Come sempre, il risultato più bello è il cambiamento che si verifica nella vita delle persone e, di conseguenza, nella vita delle comunità.

«Miriam (foto sopra) è una ragazza di 19 anni che fin da piccola ha frequentato il Centro Rincón de Luz. Grazie al Centro Miriam ha terminato la scuola superiore classificandosi come miglior alunna di tutta la città di Cochabamba. Per questo ha ottenuto un premio in denaro e la possibilità di iscriversi al corso di laurea in ingegneria industriale senza bisogno di sostenere l’esame di accesso. Oggi frequenta il II anno di università e sta superando a pieni voti tutti gli esami.»
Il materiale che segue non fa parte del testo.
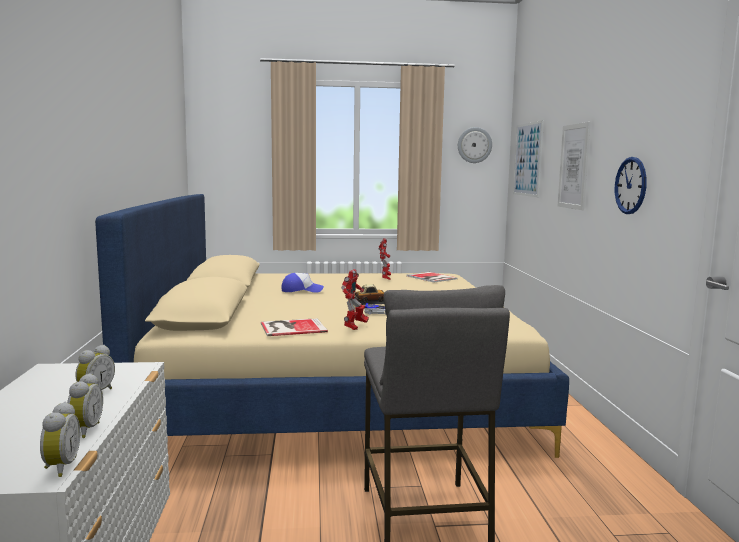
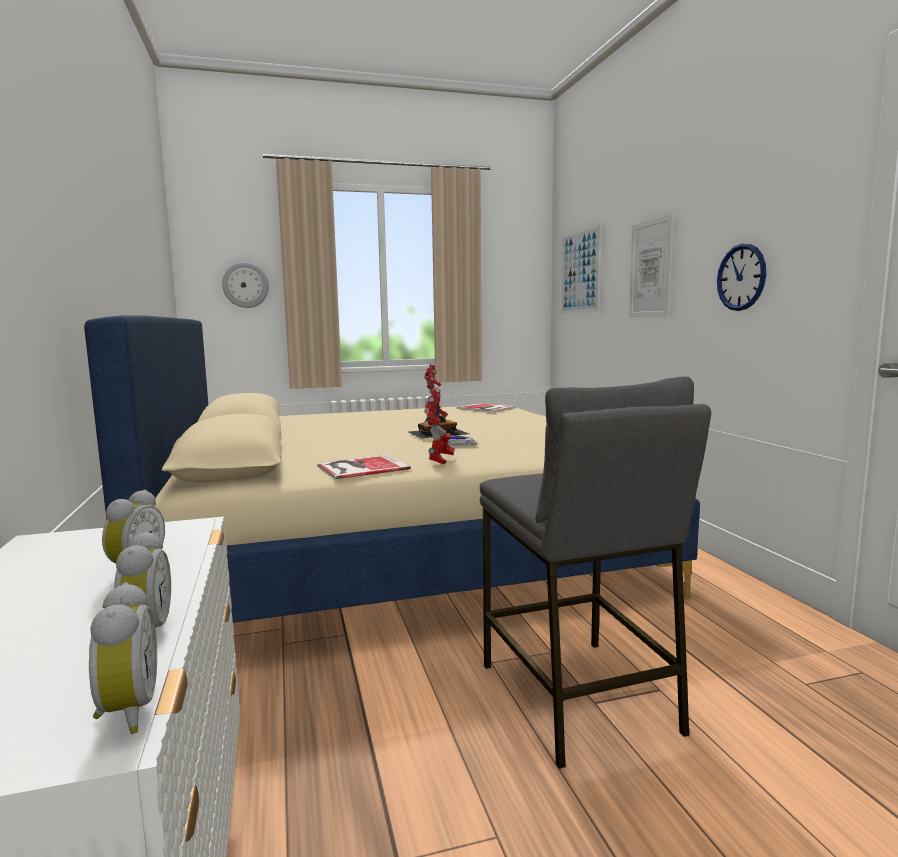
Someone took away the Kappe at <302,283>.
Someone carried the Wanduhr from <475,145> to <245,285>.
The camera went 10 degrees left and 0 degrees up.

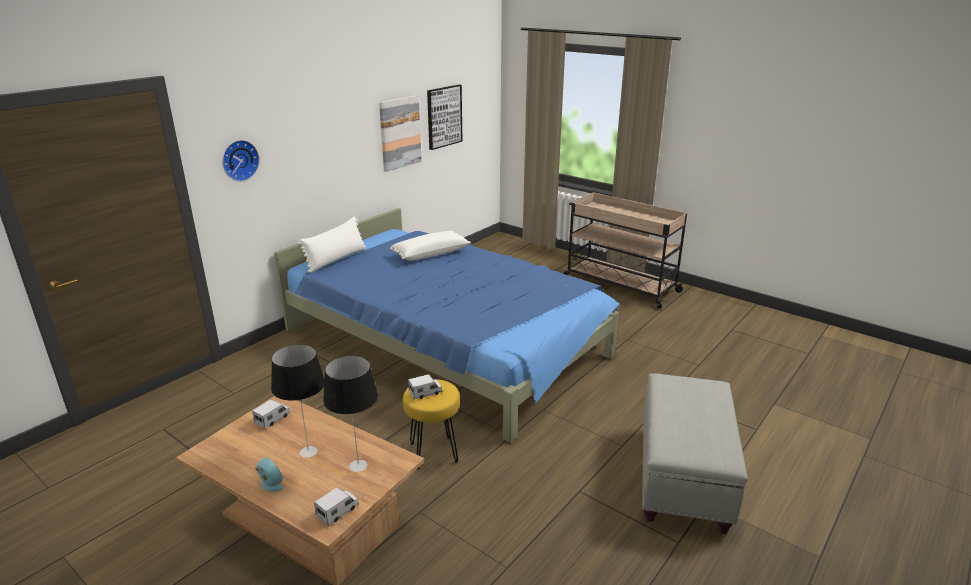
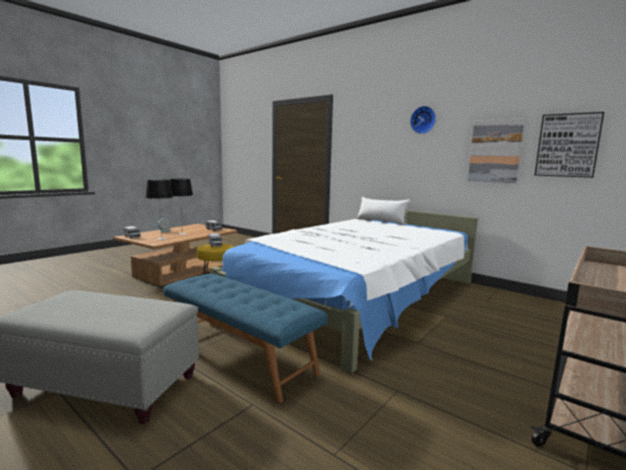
Someone carried the Wanduhr from <241,160> to <423,120>.
Someone repainted the Bett/blau at <447,325>, which became the Bett/weiß at <344,291>.
Someone took away the Kissen/weiß at <430,246>.
Someone put down the Bank/blau at <245,338>.
The camera went 90 degrees right and 15 degrees down.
«Santusa (foto a lato) si occupava delle pulizie del centro Rincón de Luz dove già mandava i suoi due figli. Ha colto l’opportunità di frequentare uno dei corsi di cucito organizzato per le madri dei piccoli studenti. Date le sue capacità, ha ottenuto dal progetto una borsa di studio per frequentare un corso di sartoria a Cochabamba.

Oggi Santusa lavora come insegnante di cucito nel centro Rincón de Luz e come sarta per le persone del quartiere. Grazie al suo salario la sua famiglia ha potuto affittare un appartamento più grande con una stanza per i figli. Grazie al progetto Santusa ha potuto rafforzare la propria autostima e mettere a frutto le proprie qualità nascoste.»